| BRIEF |
Nothing but an exact repetition of the listing should be returned.

----

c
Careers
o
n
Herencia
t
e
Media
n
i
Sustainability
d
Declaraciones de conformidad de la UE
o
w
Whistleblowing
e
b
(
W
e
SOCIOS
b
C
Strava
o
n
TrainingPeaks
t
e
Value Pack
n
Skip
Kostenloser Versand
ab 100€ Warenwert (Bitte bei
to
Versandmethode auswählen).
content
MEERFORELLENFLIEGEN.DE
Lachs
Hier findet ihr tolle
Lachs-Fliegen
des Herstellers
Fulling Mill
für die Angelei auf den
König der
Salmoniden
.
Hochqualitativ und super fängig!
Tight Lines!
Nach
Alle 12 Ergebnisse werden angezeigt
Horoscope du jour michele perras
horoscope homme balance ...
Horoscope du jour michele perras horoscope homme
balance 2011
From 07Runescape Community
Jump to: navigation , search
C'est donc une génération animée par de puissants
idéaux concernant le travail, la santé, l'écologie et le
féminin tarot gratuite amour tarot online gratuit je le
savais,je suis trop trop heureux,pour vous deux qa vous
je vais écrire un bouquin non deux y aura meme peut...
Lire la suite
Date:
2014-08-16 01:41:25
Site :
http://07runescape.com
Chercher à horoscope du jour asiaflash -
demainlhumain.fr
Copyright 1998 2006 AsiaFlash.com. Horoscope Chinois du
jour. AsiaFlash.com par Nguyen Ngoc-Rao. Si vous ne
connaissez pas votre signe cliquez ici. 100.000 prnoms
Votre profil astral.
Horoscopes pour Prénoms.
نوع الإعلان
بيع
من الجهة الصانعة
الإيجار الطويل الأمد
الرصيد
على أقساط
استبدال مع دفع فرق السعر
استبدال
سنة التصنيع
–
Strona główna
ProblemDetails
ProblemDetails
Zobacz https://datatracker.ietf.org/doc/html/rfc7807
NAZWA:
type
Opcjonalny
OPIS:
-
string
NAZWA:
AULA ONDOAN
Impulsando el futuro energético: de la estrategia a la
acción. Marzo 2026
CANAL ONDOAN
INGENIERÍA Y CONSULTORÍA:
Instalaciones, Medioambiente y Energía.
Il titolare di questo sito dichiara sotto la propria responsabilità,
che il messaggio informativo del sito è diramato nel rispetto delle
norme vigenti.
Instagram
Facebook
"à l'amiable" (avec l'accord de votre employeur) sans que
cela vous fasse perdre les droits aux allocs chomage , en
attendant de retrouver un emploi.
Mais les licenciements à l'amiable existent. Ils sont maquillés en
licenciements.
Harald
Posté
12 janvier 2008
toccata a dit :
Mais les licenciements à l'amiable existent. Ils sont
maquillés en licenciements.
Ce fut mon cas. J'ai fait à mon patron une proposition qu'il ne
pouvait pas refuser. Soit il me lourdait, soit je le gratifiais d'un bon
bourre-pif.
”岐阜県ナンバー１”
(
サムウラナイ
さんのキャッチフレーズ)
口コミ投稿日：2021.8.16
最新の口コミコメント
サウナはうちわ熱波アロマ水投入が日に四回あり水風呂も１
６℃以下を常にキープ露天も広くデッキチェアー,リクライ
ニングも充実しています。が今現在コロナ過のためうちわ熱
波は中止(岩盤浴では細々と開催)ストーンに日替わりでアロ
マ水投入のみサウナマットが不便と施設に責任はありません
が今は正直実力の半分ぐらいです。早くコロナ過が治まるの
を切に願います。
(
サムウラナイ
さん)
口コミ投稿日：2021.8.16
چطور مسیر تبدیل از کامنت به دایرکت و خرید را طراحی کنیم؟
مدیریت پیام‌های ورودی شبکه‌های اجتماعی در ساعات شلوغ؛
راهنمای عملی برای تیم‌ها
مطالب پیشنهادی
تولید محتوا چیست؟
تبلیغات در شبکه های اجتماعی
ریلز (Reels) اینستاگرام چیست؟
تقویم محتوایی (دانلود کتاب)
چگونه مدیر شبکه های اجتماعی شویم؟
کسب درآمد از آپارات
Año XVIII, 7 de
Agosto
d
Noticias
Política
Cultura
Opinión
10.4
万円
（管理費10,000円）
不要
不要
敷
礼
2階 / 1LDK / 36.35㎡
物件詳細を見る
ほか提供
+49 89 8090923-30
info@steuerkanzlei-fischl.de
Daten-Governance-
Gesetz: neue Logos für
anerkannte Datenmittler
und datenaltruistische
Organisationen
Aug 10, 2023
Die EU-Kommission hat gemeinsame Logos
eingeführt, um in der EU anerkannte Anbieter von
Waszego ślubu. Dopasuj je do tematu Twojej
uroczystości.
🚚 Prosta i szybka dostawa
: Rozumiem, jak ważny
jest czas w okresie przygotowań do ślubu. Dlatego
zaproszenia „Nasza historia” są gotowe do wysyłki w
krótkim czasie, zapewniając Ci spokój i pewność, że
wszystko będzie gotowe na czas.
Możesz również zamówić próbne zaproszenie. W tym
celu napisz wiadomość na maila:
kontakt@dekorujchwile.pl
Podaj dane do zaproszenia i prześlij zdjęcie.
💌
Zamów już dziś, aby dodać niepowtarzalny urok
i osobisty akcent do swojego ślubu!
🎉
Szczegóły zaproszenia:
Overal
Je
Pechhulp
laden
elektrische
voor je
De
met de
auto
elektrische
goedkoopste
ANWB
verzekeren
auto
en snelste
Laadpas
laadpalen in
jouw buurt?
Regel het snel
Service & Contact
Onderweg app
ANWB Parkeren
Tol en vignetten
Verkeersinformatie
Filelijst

----

| SOLUTION |
c
Careers
o
n
Herencia
t
e
Media
n
i
Sustainability
d
Declaraciones de conformidad de la UE
o
w
Whistleblowing
e
b
(
W
e
SOCIOS
b
C
Strava
o
n
TrainingPeaks
t
e
Value Pack
n
Skip
Kostenloser Versand
ab 100€ Warenwert (Bitte bei
to
Versandmethode auswählen).
content
MEERFORELLENFLIEGEN.DE
Lachs
Hier findet ihr tolle
Lachs-Fliegen
des Herstellers
Fulling Mill
für die Angelei auf den
König der
Salmoniden
.
Hochqualitativ und super fängig!
Tight Lines!
Nach
Alle 12 Ergebnisse werden angezeigt
Horoscope du jour michele perras
horoscope homme balance ...
Horoscope du jour michele perras horoscope homme
balance 2011
From 07Runescape Community
Jump to: navigation , search
C'est donc une génération animée par de puissants
idéaux concernant le travail, la santé, l'écologie et le
féminin tarot gratuite amour tarot online gratuit je le
savais,je suis trop trop heureux,pour vous deux qa vous
je vais écrire un bouquin non deux y aura meme peut...
Lire la suite
Date:
2014-08-16 01:41:25
Site :
http://07runescape.com
Chercher à horoscope du jour asiaflash -
demainlhumain.fr
Copyright 1998 2006 AsiaFlash.com. Horoscope Chinois du
jour. AsiaFlash.com par Nguyen Ngoc-Rao. Si vous ne
connaissez pas votre signe cliquez ici. 100.000 prnoms
Votre profil astral.
Horoscopes pour Prénoms.
نوع الإعلان
بيع
من الجهة الصانعة
الإيجار الطويل الأمد
الرصيد
على أقساط
استبدال مع دفع فرق السعر
استبدال
سنة التصنيع
–
Strona główna
ProblemDetails
ProblemDetails
Zobacz https://datatracker.ietf.org/doc/html/rfc7807
NAZWA:
type
Opcjonalny
OPIS:
-
string
NAZWA:
AULA ONDOAN
Impulsando el futuro energético: de la estrategia a la
acción. Marzo 2026
CANAL ONDOAN
INGENIERÍA Y CONSULTORÍA:
Instalaciones, Medioambiente y Energía.
Il titolare di questo sito dichiara sotto la propria responsabilità,
che il messaggio informativo del sito è diramato nel rispetto delle
norme vigenti.
Instagram
Facebook
"à l'amiable" (avec l'accord de votre employeur) sans que
cela vous fasse perdre les droits aux allocs chomage , en
attendant de retrouver un emploi.
Mais les licenciements à l'amiable existent. Ils sont maquillés en
licenciements.
Harald
Posté
12 janvier 2008
toccata a dit :
Mais les licenciements à l'amiable existent. Ils sont
maquillés en licenciements.
Ce fut mon cas. J'ai fait à mon patron une proposition qu'il ne
pouvait pas refuser. Soit il me lourdait, soit je le gratifiais d'un bon
bourre-pif.
”岐阜県ナンバー１”
(
サムウラナイ
さんのキャッチフレーズ)
口コミ投稿日：2021.8.16
最新の口コミコメント
サウナはうちわ熱波アロマ水投入が日に四回あり水風呂も１
６℃以下を常にキープ露天も広くデッキチェアー,リクライ
ニングも充実しています。が今現在コロナ過のためうちわ熱
波は中止(岩盤浴では細々と開催)ストーンに日替わりでアロ
マ水投入のみサウナマットが不便と施設に責任はありません
が今は正直実力の半分ぐらいです。早くコロナ過が治まるの
を切に願います。
(
サムウラナイ
さん)
口コミ投稿日：2021.8.16
چطور مسیر تبدیل از کامنت به دایرکت و خرید را طراحی کنیم؟
مدیریت پیام‌های ورودی شبکه‌های اجتماعی در ساعات شلوغ؛
راهنمای عملی برای تیم‌ها
مطالب پیشنهادی
تولید محتوا چیست؟
تبلیغات در شبکه های اجتماعی
ریلز (Reels) اینستاگرام چیست؟
تقویم محتوایی (دانلود کتاب)
چگونه مدیر شبکه های اجتماعی شویم؟
کسب درآمد از آپارات
Año XVIII, 7 de
Agosto
d
Noticias
Política
Cultura
Opinión
10.4
万円
（管理費10,000円）
不要
不要
敷
礼
2階 / 1LDK / 36.35㎡
物件詳細を見る
ほか提供
+49 89 8090923-30
info@steuerkanzlei-fischl.de
Daten-Governance-
Gesetz: neue Logos für
anerkannte Datenmittler
und datenaltruistische
Organisationen
Aug 10, 2023
Die EU-Kommission hat gemeinsame Logos
eingeführt, um in der EU anerkannte Anbieter von
Waszego ślubu. Dopasuj je do tematu Twojej
uroczystości.
🚚 Prosta i szybka dostawa
: Rozumiem, jak ważny
jest czas w okresie przygotowań do ślubu. Dlatego
zaproszenia „Nasza historia” są gotowe do wysyłki w
krótkim czasie, zapewniając Ci spokój i pewność, że
wszystko będzie gotowe na czas.
Możesz również zamówić próbne zaproszenie. W tym
celu napisz wiadomość na maila:
kontakt@dekorujchwile.pl
Podaj dane do zaproszenia i prześlij zdjęcie.
💌
Zamów już dziś, aby dodać niepowtarzalny urok
i osobisty akcent do swojego ślubu!
🎉
Szczegóły zaproszenia:
Overal
Je
Pechhulp
laden
elektrische
voor je
De
met de
auto
elektrische
goedkoopste
ANWB
verzekeren
auto
en snelste
Laadpas
laadpalen in
jouw buurt?
Regel het snel
Service & Contact
Onderweg app
ANWB Parkeren
Tol en vignetten
Verkeersinformatie
Filelijst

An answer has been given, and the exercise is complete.